**EXERCISE MATERIAL**
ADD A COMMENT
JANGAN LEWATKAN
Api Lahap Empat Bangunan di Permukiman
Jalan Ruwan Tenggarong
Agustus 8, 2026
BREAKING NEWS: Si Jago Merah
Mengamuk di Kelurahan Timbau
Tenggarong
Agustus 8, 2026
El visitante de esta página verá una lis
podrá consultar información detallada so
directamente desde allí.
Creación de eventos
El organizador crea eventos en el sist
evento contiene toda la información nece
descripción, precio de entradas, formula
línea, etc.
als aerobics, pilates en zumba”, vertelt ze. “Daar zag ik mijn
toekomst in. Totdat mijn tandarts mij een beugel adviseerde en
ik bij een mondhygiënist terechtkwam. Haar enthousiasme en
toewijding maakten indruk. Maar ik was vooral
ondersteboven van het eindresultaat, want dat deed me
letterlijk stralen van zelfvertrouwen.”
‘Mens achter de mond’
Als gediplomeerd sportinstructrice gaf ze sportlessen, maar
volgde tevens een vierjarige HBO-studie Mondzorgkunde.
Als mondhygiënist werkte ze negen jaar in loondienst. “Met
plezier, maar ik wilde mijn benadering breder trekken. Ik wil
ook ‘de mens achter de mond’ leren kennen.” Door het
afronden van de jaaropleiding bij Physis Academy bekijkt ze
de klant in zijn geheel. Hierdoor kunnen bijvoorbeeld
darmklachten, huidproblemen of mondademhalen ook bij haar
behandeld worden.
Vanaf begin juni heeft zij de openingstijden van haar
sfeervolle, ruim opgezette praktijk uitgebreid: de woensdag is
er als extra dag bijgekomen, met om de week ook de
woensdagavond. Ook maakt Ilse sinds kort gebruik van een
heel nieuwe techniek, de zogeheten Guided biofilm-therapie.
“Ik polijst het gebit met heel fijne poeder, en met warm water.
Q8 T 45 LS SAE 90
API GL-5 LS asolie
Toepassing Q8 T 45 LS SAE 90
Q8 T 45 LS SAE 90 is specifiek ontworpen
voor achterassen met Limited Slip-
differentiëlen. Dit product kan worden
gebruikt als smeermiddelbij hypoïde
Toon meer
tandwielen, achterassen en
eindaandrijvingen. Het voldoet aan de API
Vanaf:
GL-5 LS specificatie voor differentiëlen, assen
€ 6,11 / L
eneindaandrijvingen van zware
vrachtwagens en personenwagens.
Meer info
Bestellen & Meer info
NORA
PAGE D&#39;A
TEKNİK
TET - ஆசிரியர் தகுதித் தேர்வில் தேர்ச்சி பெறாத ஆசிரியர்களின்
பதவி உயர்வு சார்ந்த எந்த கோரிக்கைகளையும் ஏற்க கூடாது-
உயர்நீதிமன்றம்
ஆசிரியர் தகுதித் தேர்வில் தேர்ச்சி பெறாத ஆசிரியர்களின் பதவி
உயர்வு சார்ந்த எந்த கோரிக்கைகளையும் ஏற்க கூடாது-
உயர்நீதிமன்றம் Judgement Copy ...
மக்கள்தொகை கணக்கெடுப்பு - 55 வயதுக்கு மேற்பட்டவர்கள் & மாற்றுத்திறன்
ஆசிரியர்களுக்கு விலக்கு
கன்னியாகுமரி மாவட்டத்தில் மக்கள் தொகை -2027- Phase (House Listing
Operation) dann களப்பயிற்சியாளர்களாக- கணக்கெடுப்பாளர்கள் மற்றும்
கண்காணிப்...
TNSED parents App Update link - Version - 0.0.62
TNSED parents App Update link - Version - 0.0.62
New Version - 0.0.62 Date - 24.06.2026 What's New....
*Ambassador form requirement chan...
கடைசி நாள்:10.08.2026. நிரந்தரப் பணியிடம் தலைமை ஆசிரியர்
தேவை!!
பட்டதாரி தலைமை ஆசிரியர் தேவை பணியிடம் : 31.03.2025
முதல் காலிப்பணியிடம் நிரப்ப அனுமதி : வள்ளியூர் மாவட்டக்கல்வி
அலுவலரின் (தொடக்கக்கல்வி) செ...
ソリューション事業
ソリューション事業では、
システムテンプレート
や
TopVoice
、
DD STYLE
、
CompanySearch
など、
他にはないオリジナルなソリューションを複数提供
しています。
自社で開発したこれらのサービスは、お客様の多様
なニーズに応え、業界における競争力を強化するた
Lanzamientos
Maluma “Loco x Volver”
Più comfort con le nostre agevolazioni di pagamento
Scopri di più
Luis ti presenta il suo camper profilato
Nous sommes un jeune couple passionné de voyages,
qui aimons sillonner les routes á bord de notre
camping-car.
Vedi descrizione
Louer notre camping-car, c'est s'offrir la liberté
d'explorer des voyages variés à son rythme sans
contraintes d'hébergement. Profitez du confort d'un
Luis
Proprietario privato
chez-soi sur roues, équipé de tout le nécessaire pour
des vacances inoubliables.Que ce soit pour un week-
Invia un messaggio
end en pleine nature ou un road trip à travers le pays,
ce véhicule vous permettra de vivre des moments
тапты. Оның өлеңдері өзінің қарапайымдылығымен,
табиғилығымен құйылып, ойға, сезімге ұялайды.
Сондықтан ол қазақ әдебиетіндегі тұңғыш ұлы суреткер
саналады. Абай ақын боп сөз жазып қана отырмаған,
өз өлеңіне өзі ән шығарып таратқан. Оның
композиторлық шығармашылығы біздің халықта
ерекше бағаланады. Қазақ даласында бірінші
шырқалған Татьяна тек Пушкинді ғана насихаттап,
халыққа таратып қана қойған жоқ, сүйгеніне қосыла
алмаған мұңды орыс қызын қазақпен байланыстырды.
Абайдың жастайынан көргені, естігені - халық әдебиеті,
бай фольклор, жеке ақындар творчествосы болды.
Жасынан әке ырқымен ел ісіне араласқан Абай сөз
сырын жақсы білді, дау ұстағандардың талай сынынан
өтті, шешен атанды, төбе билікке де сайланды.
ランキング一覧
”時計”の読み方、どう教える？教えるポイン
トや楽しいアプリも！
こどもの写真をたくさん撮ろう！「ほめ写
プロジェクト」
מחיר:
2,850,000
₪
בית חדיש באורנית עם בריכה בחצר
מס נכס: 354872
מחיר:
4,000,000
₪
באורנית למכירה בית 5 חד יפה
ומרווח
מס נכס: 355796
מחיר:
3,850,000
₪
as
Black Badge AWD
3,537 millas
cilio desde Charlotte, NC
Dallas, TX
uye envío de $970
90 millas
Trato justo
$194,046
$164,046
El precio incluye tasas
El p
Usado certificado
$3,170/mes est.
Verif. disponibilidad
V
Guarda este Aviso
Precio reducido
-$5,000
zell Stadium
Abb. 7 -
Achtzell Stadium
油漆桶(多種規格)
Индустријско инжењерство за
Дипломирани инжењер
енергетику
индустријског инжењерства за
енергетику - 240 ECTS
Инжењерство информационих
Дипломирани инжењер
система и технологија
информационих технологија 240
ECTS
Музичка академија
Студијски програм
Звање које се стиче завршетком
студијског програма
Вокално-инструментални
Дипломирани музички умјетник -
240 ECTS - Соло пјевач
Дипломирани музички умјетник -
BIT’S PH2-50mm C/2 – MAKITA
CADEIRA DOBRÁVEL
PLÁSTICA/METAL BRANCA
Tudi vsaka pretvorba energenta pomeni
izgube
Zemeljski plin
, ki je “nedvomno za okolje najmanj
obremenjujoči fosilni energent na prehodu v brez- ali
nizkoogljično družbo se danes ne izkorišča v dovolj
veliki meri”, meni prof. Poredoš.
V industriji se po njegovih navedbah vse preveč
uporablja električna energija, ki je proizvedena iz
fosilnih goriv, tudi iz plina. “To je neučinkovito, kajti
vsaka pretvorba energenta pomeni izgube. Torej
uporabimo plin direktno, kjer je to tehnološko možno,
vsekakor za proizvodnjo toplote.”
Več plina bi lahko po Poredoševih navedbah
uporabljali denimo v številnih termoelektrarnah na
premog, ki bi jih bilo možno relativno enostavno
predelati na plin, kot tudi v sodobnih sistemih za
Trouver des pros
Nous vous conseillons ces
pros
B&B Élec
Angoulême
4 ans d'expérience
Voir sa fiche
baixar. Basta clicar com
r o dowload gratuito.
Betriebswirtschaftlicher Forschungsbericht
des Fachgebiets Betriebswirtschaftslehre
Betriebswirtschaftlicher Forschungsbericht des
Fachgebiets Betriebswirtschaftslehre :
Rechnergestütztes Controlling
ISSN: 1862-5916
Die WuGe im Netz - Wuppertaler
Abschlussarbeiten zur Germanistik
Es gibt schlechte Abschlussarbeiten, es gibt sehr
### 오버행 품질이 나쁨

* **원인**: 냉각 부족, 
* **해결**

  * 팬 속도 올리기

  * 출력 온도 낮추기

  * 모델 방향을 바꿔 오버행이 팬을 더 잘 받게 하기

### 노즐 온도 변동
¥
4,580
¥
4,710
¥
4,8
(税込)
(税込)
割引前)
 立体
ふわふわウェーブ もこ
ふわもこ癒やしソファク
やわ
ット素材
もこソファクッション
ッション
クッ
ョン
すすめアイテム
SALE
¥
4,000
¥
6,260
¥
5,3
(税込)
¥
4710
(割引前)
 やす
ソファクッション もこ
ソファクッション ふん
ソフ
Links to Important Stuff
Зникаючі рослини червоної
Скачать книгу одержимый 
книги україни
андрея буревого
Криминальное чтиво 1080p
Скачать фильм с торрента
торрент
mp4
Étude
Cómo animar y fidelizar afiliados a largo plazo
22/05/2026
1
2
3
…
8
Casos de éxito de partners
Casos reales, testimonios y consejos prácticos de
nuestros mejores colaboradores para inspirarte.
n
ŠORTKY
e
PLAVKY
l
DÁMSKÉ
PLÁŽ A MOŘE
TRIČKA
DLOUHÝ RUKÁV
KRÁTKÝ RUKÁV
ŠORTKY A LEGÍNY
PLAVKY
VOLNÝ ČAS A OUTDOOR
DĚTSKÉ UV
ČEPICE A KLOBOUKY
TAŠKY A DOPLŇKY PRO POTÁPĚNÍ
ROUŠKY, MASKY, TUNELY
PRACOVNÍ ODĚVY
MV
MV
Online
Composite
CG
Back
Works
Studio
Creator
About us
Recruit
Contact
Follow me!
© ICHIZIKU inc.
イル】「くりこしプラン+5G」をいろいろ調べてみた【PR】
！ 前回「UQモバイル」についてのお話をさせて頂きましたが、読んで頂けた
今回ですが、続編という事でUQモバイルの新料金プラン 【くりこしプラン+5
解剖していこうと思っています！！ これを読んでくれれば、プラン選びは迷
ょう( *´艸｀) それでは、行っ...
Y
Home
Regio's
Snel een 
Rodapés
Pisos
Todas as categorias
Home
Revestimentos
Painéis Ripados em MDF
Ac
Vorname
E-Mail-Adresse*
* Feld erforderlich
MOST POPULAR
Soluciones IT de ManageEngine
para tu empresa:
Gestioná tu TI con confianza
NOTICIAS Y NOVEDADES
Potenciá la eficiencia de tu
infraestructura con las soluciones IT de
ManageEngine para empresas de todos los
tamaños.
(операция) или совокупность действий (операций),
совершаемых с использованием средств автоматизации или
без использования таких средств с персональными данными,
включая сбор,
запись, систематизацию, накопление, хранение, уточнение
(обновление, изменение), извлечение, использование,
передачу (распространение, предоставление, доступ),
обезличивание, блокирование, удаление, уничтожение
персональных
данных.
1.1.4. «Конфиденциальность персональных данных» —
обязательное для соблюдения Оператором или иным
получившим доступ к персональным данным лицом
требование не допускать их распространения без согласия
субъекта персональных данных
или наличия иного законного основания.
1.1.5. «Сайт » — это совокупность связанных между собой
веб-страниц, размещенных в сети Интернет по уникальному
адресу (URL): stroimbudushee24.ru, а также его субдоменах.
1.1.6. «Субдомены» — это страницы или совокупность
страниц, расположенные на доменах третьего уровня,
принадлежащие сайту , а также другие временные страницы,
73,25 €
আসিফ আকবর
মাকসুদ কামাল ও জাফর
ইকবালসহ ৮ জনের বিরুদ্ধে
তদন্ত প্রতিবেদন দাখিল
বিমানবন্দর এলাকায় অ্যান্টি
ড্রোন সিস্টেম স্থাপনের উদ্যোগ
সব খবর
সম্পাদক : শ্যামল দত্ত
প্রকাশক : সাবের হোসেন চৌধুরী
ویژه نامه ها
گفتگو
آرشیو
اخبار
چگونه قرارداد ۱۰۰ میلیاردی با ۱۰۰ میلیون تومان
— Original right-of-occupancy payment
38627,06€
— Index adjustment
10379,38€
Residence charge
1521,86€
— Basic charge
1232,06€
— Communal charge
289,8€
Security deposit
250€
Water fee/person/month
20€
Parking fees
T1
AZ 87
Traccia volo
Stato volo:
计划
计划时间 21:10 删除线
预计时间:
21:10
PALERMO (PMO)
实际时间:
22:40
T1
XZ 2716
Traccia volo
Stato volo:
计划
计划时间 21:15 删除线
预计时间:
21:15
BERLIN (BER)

**EXERCISE GOAL**
The required output is the stretch of entries above from the line containing "팬을 더 잘 받게 하기" through the line containing "Gestioná tu TI con confianza", reproduced exactly.

**TASK OUTPUT**
  * 모델 방향을 바꿔 오버행이 팬을 더 잘 받게 하기

### 노즐 온도 변동
¥
4,580
¥
4,710
¥
4,8
(税込)
(税込)
割引前)
 立体
ふわふわウェーブ もこ
ふわもこ癒やしソファク
やわ
ット素材
もこソファクッション
ッション
クッ
ョン
すすめアイテム
SALE
¥
4,000
¥
6,260
¥
5,3
(税込)
¥
4710
(割引前)
 やす
ソファクッション もこ
ソファクッション ふん
ソフ
Links to Important Stuff
Зникаючі рослини червоної
Скачать книгу одержимый 
книги україни
андрея буревого
Криминальное чтиво 1080p
Скачать фильм с торрента
торрент
mp4
Étude
Cómo animar y fidelizar afiliados a largo plazo
22/05/2026
1
2
3
…
8
Casos de éxito de partners
Casos reales, testimonios y consejos prácticos de
nuestros mejores colaboradores para inspirarte.
n
ŠORTKY
e
PLAVKY
l
DÁMSKÉ
PLÁŽ A MOŘE
TRIČKA
DLOUHÝ RUKÁV
KRÁTKÝ RUKÁV
ŠORTKY A LEGÍNY
PLAVKY
VOLNÝ ČAS A OUTDOOR
DĚTSKÉ UV
ČEPICE A KLOBOUKY
TAŠKY A DOPLŇKY PRO POTÁPĚNÍ
ROUŠKY, MASKY, TUNELY
PRACOVNÍ ODĚVY
MV
MV
Online
Composite
CG
Back
Works
Studio
Creator
About us
Recruit
Contact
Follow me!
© ICHIZIKU inc.
イル】「くりこしプラン+5G」をいろいろ調べてみた【PR】
！ 前回「UQモバイル」についてのお話をさせて頂きましたが、読んで頂けた
今回ですが、続編という事でUQモバイルの新料金プラン 【くりこしプラン+5
解剖していこうと思っています！！ これを読んでくれれば、プラン選びは迷
ょう( *´艸｀) それでは、行っ...
Y
Home
Regio's
Snel een 
Rodapés
Pisos
Todas as categorias
Home
Revestimentos
Painéis Ripados em MDF
Ac
Vorname
E-Mail-Adresse*
* Feld erforderlich
MOST POPULAR
Soluciones IT de ManageEngine
para tu empresa:
Gestioná tu TI con confianza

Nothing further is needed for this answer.